Uploading a Questionnaire
- Navigate to Apps > Survey Responder
- Download the CSV Template to see the expected format
- Prepare your CSV file with a
questioncolumn containing each question - Upload the CSV file (max 10 MB, up to 100 questions per batch)
- Click Start Batch Processing
The job is queued for background processing. You can navigate away -- you will be notified when processing is complete.
CSV Format
The CSV file must include a question column header. Additional columns are preserved in the output.
Input example:
| question |
|---|
| Does your organization have a formal information security policy? |
| How do you handle access control for sensitive systems? |
| What encryption standards do you use for data at rest? |
Output: The original CSV with additional columns for the AI-generated answer and all assessment fields.
Monitoring Progress
The Processing History table at the bottom of the page shows all your batch jobs:
| Column | Description |
|---|---|
| Job ID | Unique identifier |
| Status | Pending, Processing, Completed, Failed, or Cancelled |
| Total Questions | Number of questions in the batch |
| Processed | Number of questions completed so far |
| Progress | Percentage complete |
| Created | When the job was submitted |
| Completed | When processing finished |
You can cancel a pending or in-progress job, or download the results CSV once complete.
Configuration
Surveyor settings can be configured via environment variables:
| Setting | Default | Description |
|---|---|---|
MODULE_SURVEYOR_ENABLED |
true |
Enable or disable the Surveyor module |
SURVEYOR_MAX_FILE_SIZE |
10 |
Maximum CSV upload size in MB |
SURVEYOR_MAX_BATCH_QUESTIONS |
100 |
Maximum questions per batch job |
SURVEYOR_TIMEOUT_PER_QUESTION |
120 |
Processing timeout per question in seconds |
Best Practices
- Keep your policies and procedures up to date -- Surveyor's response quality directly depends on the documentation in your OpenGRC instance
- Review AI-generated responses before sending -- Always verify responses flagged with "Needs Human Review"

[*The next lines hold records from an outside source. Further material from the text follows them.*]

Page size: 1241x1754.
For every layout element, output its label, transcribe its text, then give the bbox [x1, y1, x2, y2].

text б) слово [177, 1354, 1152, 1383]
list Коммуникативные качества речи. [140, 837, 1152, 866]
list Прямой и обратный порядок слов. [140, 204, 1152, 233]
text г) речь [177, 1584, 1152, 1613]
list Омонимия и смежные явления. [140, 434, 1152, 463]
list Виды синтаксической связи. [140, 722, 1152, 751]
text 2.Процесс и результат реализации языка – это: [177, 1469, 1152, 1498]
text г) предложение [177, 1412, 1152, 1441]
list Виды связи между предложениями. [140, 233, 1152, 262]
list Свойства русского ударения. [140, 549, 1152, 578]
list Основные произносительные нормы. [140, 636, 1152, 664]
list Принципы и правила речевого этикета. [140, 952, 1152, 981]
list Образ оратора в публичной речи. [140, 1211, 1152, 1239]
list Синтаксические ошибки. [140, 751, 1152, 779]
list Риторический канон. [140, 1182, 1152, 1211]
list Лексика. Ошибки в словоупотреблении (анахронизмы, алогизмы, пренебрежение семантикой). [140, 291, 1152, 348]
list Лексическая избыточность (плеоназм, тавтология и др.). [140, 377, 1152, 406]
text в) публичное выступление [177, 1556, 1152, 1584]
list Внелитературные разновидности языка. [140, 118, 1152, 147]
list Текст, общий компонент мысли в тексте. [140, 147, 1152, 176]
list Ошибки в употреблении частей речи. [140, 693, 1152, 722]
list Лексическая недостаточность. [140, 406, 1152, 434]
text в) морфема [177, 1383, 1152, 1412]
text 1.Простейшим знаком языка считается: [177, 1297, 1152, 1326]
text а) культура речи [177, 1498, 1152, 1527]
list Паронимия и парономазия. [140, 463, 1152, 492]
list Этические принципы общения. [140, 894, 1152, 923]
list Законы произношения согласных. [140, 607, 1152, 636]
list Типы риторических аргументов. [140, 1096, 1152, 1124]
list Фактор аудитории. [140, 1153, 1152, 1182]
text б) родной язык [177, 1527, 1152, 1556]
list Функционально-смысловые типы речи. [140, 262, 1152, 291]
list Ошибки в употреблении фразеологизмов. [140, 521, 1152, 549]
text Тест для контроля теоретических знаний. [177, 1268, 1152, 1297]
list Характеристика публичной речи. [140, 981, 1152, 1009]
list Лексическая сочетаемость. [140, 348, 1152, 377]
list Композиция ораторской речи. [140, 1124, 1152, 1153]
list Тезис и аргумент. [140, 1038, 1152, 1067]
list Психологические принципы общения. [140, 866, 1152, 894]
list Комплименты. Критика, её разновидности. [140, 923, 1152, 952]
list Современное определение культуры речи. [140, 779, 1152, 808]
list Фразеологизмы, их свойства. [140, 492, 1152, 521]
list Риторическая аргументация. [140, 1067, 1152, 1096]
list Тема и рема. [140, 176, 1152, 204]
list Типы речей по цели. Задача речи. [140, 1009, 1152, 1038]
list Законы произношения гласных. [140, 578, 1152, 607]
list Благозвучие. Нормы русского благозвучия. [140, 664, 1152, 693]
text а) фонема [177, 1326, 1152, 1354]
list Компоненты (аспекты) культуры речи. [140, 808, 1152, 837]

- Use batch mode for full questionnaires -- It is more efficient and provides a downloadable CSV for easy delivery
- Add implementations to your controls -- The more detailed your control implementations, the better the evidence Surveyor can cite
- Upload supporting documents -- Surveyor searches document chunks for additional context beyond structured data
Permissions
Access to the Surveyor module requires the appropriate user permissions. Contact your OpenGRC administrator if you cannot see the Survey Responder page.
AI Usage Quota
Surveyor consumes AI tokens for each question processed. Both single questions and batch processing count against your organization's AI usage quota. Monitor your quota usage in Settings > AI.